15. The method of claim 12, further comprising:

receiving a selection from the player of an option to generate a virtual avatar incorporating a selfie, wherein the selection is received via an avatar type selection interface;

receiving a selfie uploaded via a camera interface;

processing the selfie to extract information about a face appearing in the selfie; and

directing the AI avatar generation engine to incorporate the extracted information into the virtual avatar.

16. The method of claim 15, further comprising:

directing, using the extracted information, the AI avatar generation engine to generate a second virtual avatar;

receiving, from the AI avatar generation engine, one or more pieces of the second virtual avatar, wherein each piece of the second virtual avatar has a corresponding bounding box;

aligning each piece of the second virtual avatar with a second predetermined animation rig, wherein the second predetermined animation rig includes a predetermined set of animated movements of the second virtual avatar;

causing display of an avatar selection interface to the player; and

receiving a selection by the player of either the virtual avatar or the second virtual avatar via the avatar selection interface.

17. The method of claim 12, further comprising:

directing the AI avatar generation engine to generate a second virtual avatar;

receiving, from the AI avatar generation engine, one or more pieces of the second virtual avatar, wherein each piece of the second virtual avatar has a corresponding bounding box;

aligning each piece of the second virtual avatar with a second predetermined animation rig, wherein the second predetermined animation rig includes a predetermined set of animated movements of the second virtual avatar;

causing display of an avatar selection interface to the player; and

receiving a selection by the player of either the virtual avatar or the second virtual avatar via the avatar selection interface.

18. The method of claim 12, wherein:

the wish is received via a wish entering interface, the wish entering interface comprising at least one of:

a text box for entering text to be processed as a wish,

a wish preset that is processed as a wish when selected by the player, or

example text suggesting a wish to be made by the player.

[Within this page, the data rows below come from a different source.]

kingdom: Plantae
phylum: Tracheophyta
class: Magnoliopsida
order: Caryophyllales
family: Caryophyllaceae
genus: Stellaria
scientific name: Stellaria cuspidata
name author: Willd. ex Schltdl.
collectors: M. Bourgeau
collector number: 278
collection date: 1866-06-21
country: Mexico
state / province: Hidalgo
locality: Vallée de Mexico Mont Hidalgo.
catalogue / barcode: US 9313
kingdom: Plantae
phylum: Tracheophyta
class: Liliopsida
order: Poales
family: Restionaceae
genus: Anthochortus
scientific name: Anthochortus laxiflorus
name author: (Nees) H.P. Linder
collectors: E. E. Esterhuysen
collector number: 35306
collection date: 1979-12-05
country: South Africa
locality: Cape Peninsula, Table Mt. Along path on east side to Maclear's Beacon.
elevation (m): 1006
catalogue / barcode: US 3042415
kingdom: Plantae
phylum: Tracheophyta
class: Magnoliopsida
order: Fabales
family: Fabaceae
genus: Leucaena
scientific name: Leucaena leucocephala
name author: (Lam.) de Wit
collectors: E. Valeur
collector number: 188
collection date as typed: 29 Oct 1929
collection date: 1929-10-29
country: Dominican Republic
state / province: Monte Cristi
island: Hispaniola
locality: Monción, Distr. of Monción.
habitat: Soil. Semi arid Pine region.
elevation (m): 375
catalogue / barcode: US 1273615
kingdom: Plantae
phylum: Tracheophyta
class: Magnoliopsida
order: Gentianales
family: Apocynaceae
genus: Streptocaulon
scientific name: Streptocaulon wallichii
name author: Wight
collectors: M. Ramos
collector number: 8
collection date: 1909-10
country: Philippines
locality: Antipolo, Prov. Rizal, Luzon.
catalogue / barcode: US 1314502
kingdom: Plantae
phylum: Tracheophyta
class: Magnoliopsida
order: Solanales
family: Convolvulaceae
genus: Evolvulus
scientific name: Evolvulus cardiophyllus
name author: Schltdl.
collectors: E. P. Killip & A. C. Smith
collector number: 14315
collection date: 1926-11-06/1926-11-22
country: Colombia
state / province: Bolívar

19. The method of claim 12, wherein:

the AI avatar generation engine is directed via a guidance vector containing information about the virtual avatar; and

wherein the size of the bounding box is determined by the AI avatar generation engine based on the guidance vector.

20. The method of claim 12, wherein:

directing the AI avatar generation engine to generate the virtual avatar includes providing the AI avatar generation engine with example information from a pre-compiled database of virtual visual designs, wherein the example information is retrieved from the pre-compiled database using a retrieval-augmented generation (RAG) framework, and wherein the size of the bounding box determined by the AI avatar generation engine is based on the example information.